═════ Recorded information ═════

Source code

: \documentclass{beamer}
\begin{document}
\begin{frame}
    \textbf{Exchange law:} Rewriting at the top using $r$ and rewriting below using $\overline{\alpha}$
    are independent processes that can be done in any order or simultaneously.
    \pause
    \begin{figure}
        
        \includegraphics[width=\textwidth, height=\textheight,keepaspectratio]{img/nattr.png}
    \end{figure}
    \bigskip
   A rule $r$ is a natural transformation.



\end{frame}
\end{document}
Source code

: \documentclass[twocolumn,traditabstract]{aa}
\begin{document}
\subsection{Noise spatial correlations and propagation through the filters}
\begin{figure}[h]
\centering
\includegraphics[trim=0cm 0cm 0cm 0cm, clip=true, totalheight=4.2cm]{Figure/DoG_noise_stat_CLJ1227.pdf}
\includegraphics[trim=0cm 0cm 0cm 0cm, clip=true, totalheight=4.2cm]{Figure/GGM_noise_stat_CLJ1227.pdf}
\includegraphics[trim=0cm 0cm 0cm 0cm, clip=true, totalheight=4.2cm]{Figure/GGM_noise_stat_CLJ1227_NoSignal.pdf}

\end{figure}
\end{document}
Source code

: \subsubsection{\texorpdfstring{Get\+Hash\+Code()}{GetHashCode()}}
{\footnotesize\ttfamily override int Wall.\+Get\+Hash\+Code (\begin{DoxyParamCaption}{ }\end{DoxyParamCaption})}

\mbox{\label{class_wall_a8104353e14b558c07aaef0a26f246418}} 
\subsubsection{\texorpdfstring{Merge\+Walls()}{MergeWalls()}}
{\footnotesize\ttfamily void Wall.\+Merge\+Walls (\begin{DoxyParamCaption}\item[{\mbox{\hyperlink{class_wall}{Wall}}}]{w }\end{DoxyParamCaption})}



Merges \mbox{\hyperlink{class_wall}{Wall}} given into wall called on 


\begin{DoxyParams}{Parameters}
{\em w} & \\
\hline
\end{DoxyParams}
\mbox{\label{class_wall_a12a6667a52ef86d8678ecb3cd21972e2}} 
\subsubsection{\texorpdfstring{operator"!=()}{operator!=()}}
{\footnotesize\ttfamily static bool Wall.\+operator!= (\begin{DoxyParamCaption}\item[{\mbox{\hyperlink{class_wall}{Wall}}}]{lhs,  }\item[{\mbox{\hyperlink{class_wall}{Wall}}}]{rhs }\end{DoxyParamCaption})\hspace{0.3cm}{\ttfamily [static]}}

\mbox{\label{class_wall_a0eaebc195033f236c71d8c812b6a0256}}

═════

Exercise goal – What is the number of lines in these records that contain "documentclass"? Reply with the number only.

Task result – 2